start PASSAGE
After a precautionary CT scan, he was released within a few hours. He stayed at his mother's home in Culver City, then returned Wednesday to his home in Chandler, Ariz.

"I've still got some headaches," he told The Times, "and I'm a little disoriented. My body feels good. I just can't get rid of these headaches."

In the fourth inning of a game between the Dodgers and Colorado Rockies, Martin flashed the sign for a curveball to Dodgers pitcher Brad Penny, but Penny had glanced away and missed the sign.

Penny threw a fastball. Martin, expecting a curve, could not react quickly enough in that split-second, except to yell back to Danley.

"I felt like somebody gave me a left hook," Danley said. "I could see it coming. I couldn't do anything about it."

Danley lost consciousness for a few moments, falling backward, a moment replayed all night long on sports shows across the country.
end PASSAGE
**TO BE DONE:**
**1.** Answer from the passage about the Dodgers game:
(a) In which inning did the play take place?
(b) Which pitch did Martin signal for, and which pitch did Penny actually throw?
(c) What did Danley say the impact felt like?
**2.** Resume the passage about the Dodgers game, starting after its final sentence.
The material that follows this passage is separate from it.
start DATA LINES
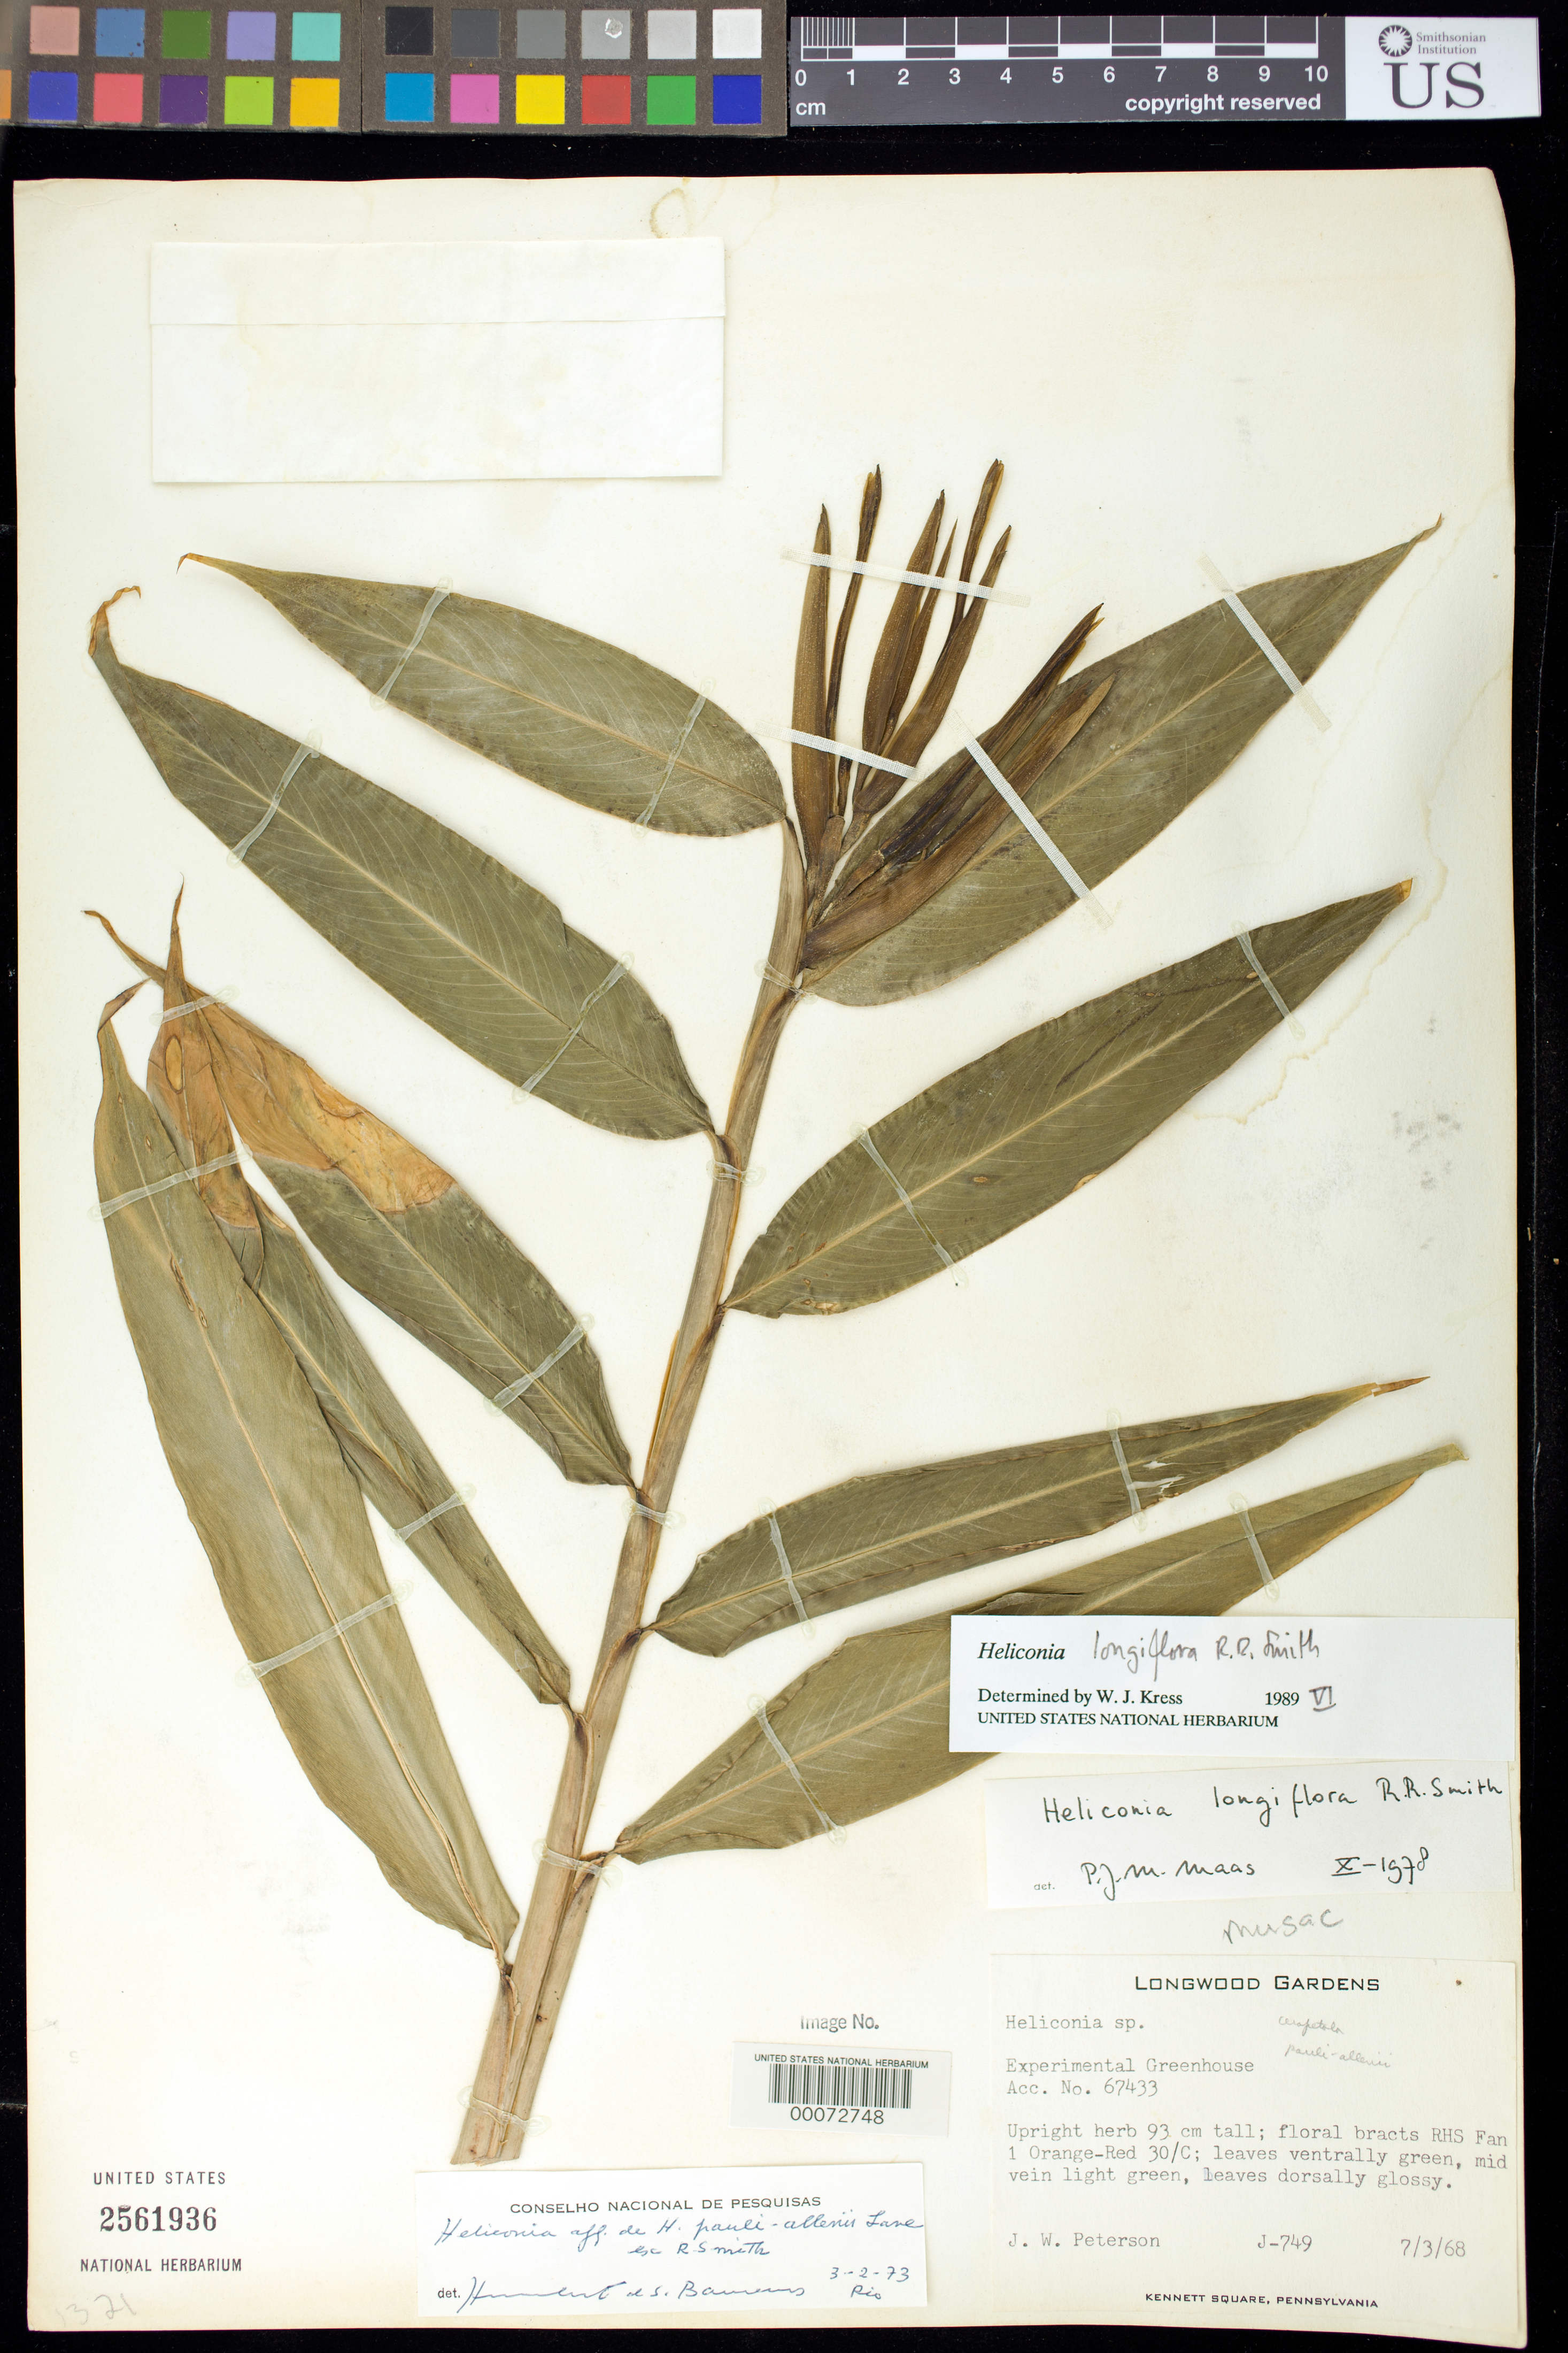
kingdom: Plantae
end DATA LINES
**ANSWERS TO THE EXERCISES:**
**1.**
(a) The fourth inning.
(b) Martin signaled for a curveball, and Penny threw a fastball.
(c) Like somebody gave him a left hook.

**2.**
As a hush fell over the stadium and trainers rushed to his aid, Danley said he could hear Dodgers trainer Stan Conte asking him to open his eyes.

"I kind of remember, 'Where am I? Open my eyes? Why did he ask me that?' " Danley said.

The Dodgers players left the field and returned to the dugout, with the exceptions of Penny and Martin.

"I was just hoping that he was still breathing," Martin said after the game. "I told him 'I'm sorry' a couple of times, but I don't know if he heard me."

Said Danley: "I didn't hear him at all. But stuff like that happens all the time. Sometimes we dodge it. This was just one of those things.

"I don't blame him. I just happened to be in the way."